## [WHAT YOU WILL DO]
Copy every line of the records below that holds the word "Жиры".

## [PROVIDED INFORMATION]

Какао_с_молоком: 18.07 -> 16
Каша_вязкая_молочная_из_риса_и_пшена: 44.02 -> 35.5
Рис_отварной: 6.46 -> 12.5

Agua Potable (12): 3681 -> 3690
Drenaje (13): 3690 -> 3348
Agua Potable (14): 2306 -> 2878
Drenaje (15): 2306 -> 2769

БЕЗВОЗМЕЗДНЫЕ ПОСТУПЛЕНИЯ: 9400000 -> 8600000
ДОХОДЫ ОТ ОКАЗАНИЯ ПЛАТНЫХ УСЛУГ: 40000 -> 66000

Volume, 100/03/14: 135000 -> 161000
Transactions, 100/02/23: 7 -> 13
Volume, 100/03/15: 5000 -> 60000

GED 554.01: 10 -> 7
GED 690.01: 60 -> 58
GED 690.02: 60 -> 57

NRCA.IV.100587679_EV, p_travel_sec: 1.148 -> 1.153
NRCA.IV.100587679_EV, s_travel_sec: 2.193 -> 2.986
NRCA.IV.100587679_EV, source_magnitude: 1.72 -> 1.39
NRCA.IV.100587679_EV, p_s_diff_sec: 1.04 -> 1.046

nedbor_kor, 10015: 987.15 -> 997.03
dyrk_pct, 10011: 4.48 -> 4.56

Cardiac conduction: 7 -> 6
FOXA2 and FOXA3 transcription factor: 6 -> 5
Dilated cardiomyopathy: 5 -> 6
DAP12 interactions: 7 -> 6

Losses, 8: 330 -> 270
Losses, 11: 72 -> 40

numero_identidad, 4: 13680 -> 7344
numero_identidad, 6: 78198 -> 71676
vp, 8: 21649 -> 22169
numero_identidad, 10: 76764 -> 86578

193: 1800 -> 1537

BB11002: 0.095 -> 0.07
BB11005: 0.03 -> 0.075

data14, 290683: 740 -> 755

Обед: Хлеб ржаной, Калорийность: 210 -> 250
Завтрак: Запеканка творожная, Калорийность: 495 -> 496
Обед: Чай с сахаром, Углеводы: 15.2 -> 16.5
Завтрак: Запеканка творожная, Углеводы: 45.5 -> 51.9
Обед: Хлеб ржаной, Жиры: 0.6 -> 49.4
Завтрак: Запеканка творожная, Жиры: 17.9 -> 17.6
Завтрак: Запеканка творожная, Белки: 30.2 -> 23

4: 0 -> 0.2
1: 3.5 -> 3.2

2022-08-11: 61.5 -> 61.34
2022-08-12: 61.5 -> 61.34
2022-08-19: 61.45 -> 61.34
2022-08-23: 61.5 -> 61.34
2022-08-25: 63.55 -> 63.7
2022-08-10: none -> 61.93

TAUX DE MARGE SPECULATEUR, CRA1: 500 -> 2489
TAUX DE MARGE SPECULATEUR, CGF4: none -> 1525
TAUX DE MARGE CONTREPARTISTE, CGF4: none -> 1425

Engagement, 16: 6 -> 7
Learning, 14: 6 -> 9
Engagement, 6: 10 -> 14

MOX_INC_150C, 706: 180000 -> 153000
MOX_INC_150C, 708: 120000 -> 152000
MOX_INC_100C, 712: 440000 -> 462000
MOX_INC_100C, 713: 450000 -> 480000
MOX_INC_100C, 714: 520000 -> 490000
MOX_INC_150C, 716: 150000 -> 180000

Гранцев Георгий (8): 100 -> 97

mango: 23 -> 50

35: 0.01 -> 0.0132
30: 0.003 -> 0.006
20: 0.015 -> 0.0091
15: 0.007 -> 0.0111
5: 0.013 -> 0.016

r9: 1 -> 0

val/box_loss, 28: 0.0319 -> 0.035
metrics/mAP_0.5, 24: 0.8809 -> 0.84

## [ANSWER BELOW]
Обед: Хлеб ржаной, Жиры: 0.6 -> 49.4
Завтрак: Запеканка творожная, Жиры: 17.9 -> 17.6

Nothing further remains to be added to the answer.